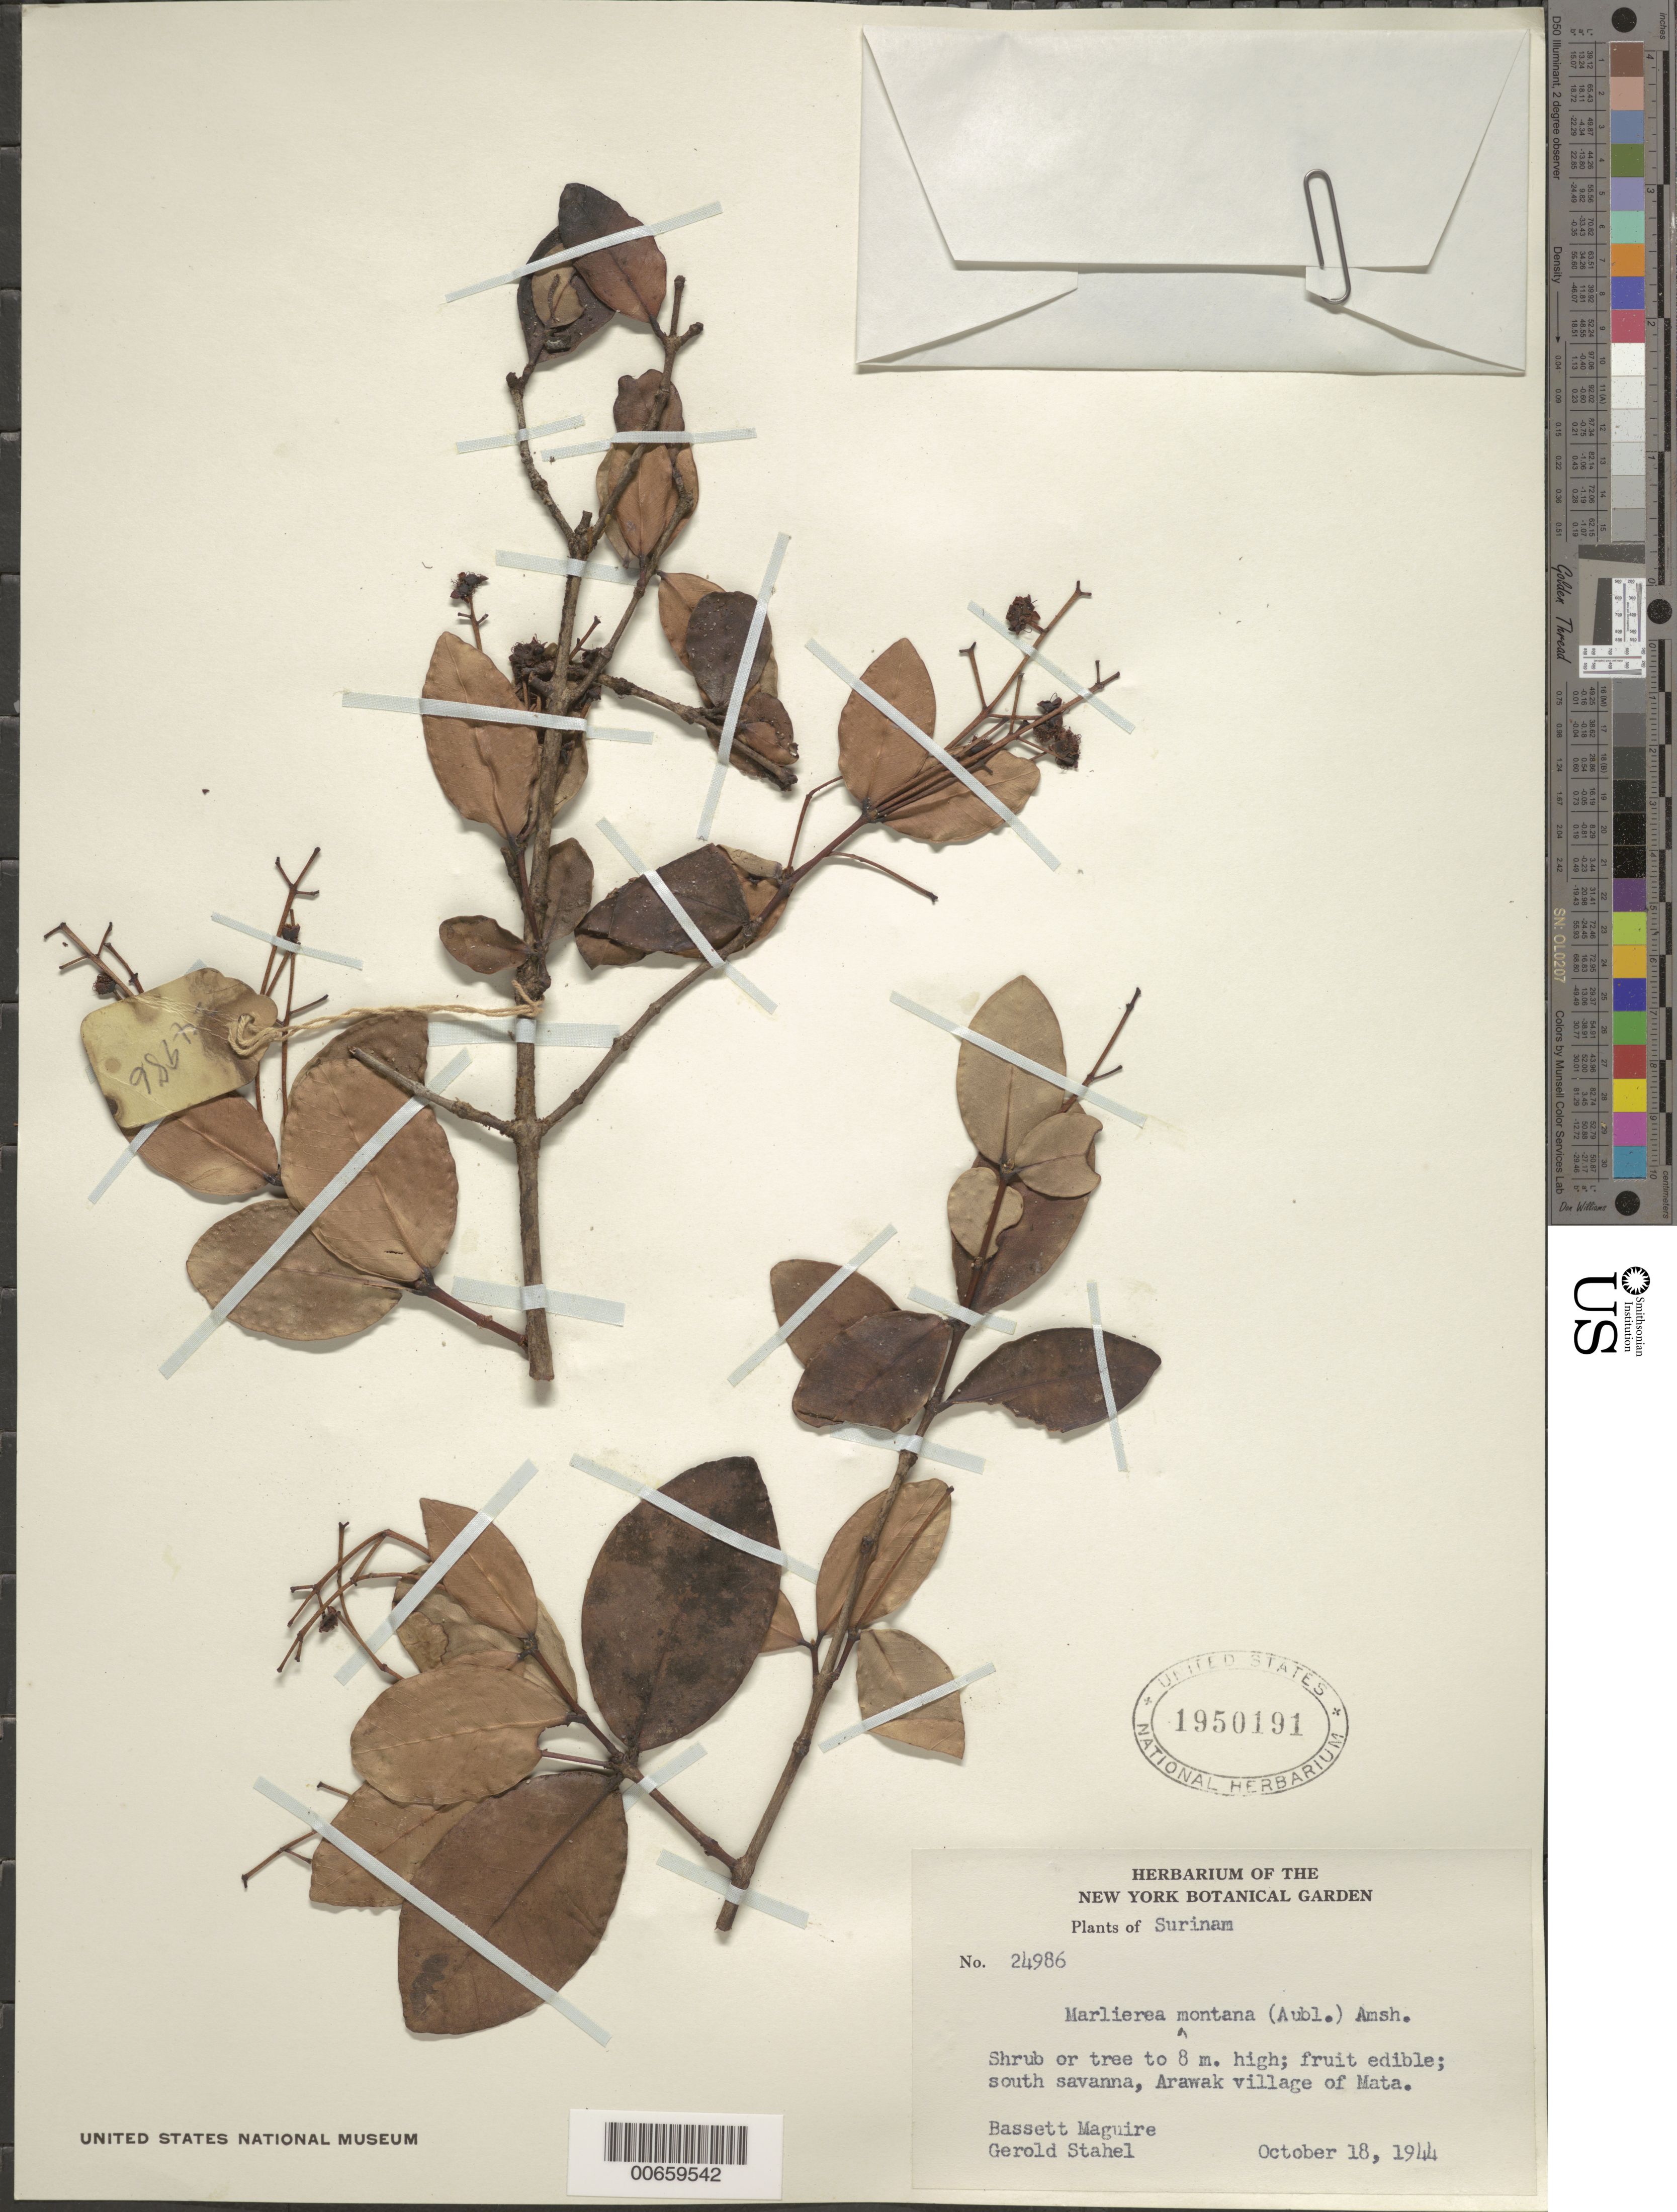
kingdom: Plantae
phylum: Tracheophyta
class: Magnoliopsida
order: Myrtales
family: Myrtaceae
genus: Myrcia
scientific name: Myrcia neomontana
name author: E. Lucas & C.E. Wilson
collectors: B. Maguire & G. Stahel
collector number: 24986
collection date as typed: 18-Oct-44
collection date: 1944-10-18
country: Suriname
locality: Zanderij I., Mata vic., Arawak village of Mata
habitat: Savanna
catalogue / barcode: US 1950191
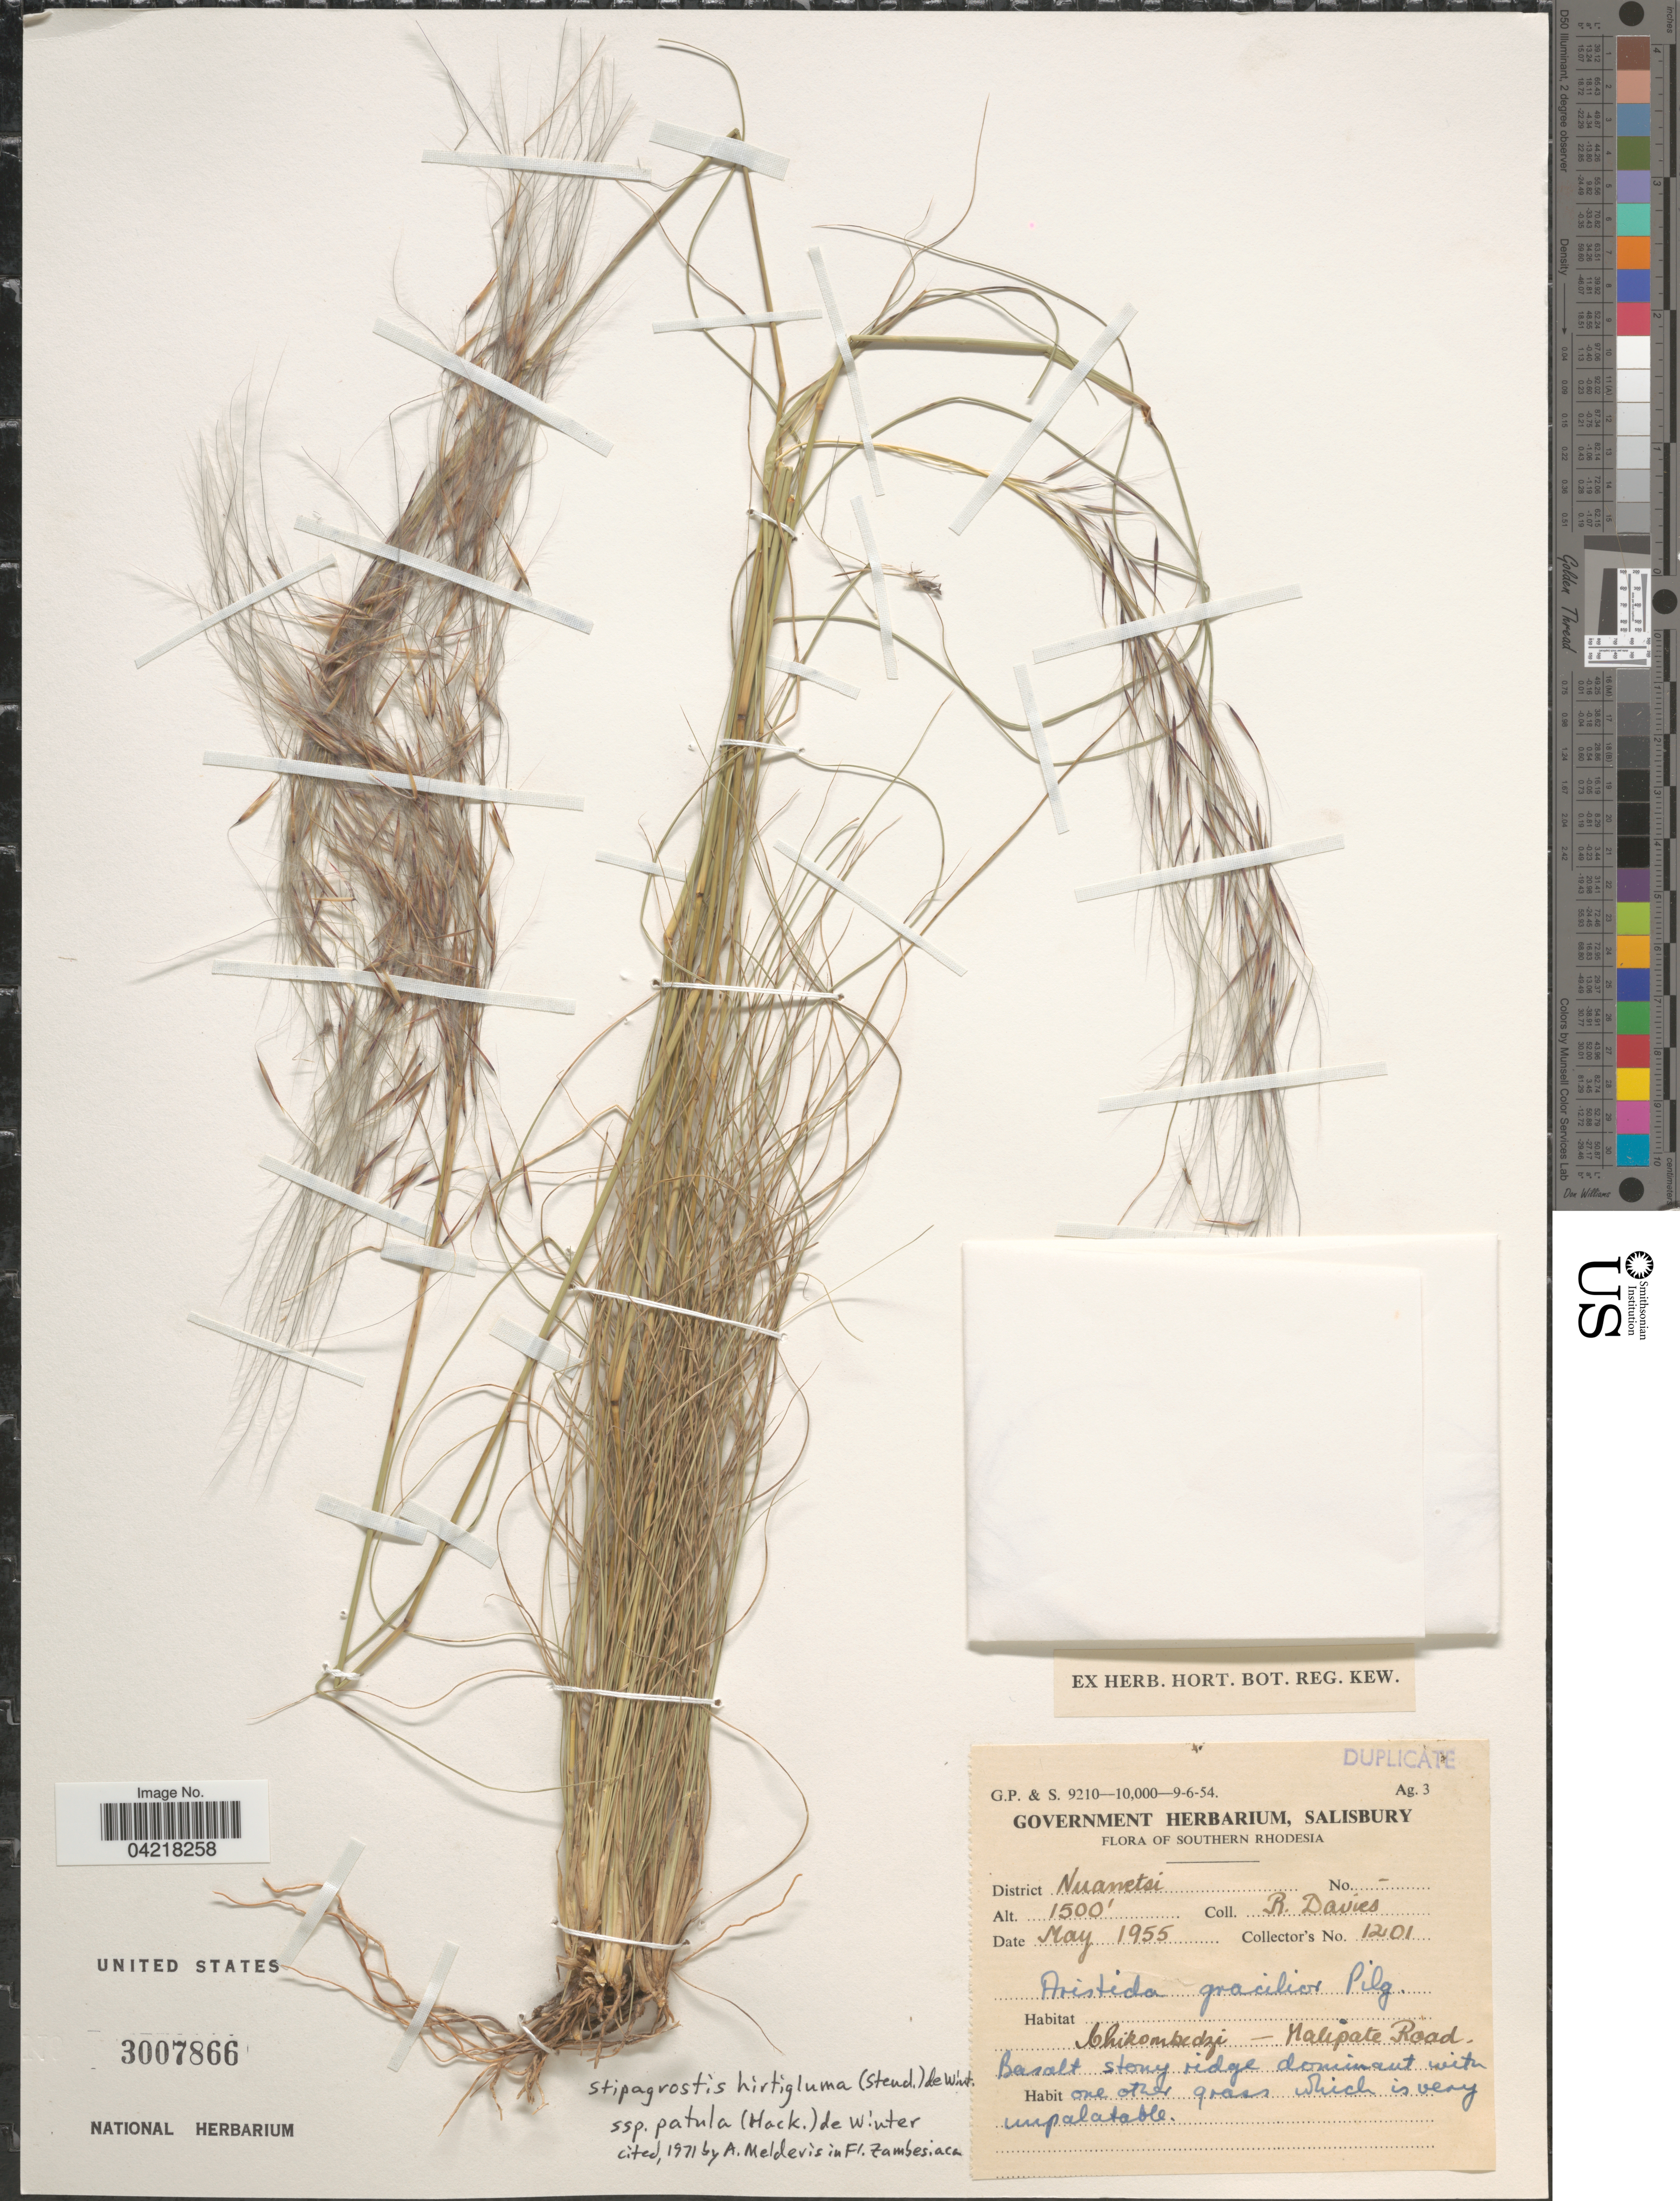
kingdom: Plantae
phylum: Tracheophyta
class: Liliopsida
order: Poales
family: Poaceae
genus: Stipagrostis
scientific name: Stipagrostis hirtigluma subsp. patula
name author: (Hack.) De Winter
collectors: R. Davies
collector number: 1201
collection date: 1955-05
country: Zimbabwe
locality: Southern Rhodesia. District Nuanetsi. Chikombedzi-Malipate Road.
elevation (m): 457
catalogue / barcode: US 3007866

- REQUIREMENTS -
Copy every line of the rows above word for word, leaving out the pictures.

- IN RESPONSE -
kingdom: Plantae
phylum: Tracheophyta
class: Magnoliopsida
order: Myrtales
family: Myrtaceae
genus: Myrcia
scientific name: Myrcia neomontana
name author: E. Lucas & C.E. Wilson
collectors: B. Maguire & G. Stahel
collector number: 24986
collection date as typed: 18-Oct-44
collection date: 1944-10-18
country: Suriname
locality: Zanderij I., Mata vic., Arawak village of Mata
habitat: Savanna
catalogue / barcode: US 1950191
kingdom: Plantae
phylum: Tracheophyta
class: Liliopsida
order: Poales
family: Poaceae
genus: Stipagrostis
scientific name: Stipagrostis hirtigluma subsp. patula
name author: (Hack.) De Winter
collectors: R. Davies
collector number: 1201
collection date: 1955-05
country: Zimbabwe
locality: Southern Rhodesia. District Nuanetsi. Chikombedzi-Malipate Road.
elevation (m): 457
catalogue / barcode: US 3007866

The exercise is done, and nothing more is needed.